Письменное задание -
Замените в тексте о «дехристианизации» «горячими» на «бурными» и приведите отрывок между словами «21 ноября 1793» и «нельзя без Бога!» включительно.

Выбранный фрагмент -
○ ○ ○ ○ ○

7 ноября 1793 года устроили вакханалию в соборе Парижской Богоматери. Роль «богини» исполняла артистка или блудница. Они объявили, что все церкви Парижа посвящены ей.
Движение компрометирует революцию в глазах верующей Франции, санкюлоты могут возненавидеть революционное правительство. Волнения в департаментах возбуждали такие же комиссары Конвента, объявлявшие «войну суеверию и лицемерию». В Конвенте это вызвало более ожесточенную борьбу, кто-то одобрял безбожные действия, кто-то не соглашался.
Робеспьер, осуждающий насаждаемый эбертистами атеизм, решительно выступил против «дехристианизации». Его поддержал Дантон.

21 ноября 1793 года (1 фримера) он произносит в Якобинском клубе очень острую речь против «культа Разума». Осуждая лживых и фанатичных сторонников культа, призывает «сохранить свободу исповеданий и не позволять преследовать мирных священнослужителей. Отменить католицизм – поступок безрассудный, и Конвент на него никогда не пойдет… Атеизм аристократичен. Идея Бога, Верховного Существа, охраняющего угнетенную невинность и карающее торжествующее преступление, – это народная идея… Никакая сила не должна вмешиваться в религиозные воззрения граждан».
Эти слова встречены горячими аплодисментами.
Может быть, кто-то считает, что религия для него наполнена только морально-этическим содержанием. Может быть, кто-то обвинит в неискренности. Пусть, главное, он знает, что нельзя без Бога!

○ ○ ○ ○ ○

Доступные данные -

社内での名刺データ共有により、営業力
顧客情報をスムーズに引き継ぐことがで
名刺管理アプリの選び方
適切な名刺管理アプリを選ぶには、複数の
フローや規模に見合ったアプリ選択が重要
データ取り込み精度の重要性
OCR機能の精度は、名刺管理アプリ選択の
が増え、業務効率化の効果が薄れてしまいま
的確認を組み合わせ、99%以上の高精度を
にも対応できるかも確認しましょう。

○ ○ ○ ○ ○

Ответ на задание -
21 ноября 1793 года (1 фримера) он произносит в Якобинском клубе очень острую речь против «культа Разума». Осуждая лживых и фанатичных сторонников культа, призывает «сохранить свободу исповеданий и не позволять преследовать мирных священнослужителей. Отменить католицизм – поступок безрассудный, и Конвент на него никогда не пойдет… Атеизм аристократичен. Идея Бога, Верховного Существа, охраняющего угнетенную невинность и карающее торжествующее преступление, – это народная идея… Никакая сила не должна вмешиваться в религиозные воззрения граждан».
Эти слова встречены бурными аплодисментами.
Может быть, кто-то считает, что религия для него наполнена только морально-этическим содержанием. Может быть, кто-то обвинит в неискренности. Пусть, главное, он знает, что нельзя без Бога!